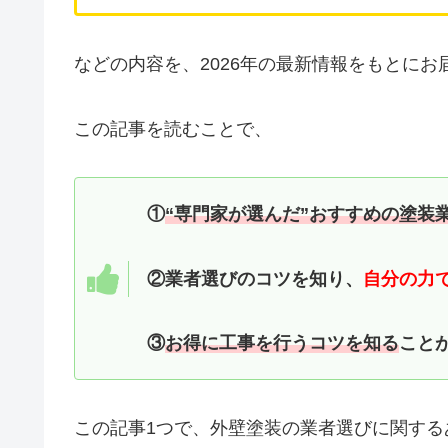
などの内容を、2026年の最新情報をもとにお
この記事を読むことで、
①
“専門家が選んだ”おすすめの塗装
②業者選びのコツを知り、
自分の力
③
お得に工事を行うコツを知る
こと
この記事1つで、外壁塗装の業者選びに関す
____
:: What to produce ::
Transcribe the listing verbatim, pictures excluded.

:: Exercise response ::
などの内容を、2026年の最新情報をもとにお
この記事を読むことで、
①
“専門家が選んだ”おすすめの塗装
②業者選びのコツを知り、
自分の力
③
お得に工事を行うコツを知る
こと
この記事1つで、外壁塗装の業者選びに関す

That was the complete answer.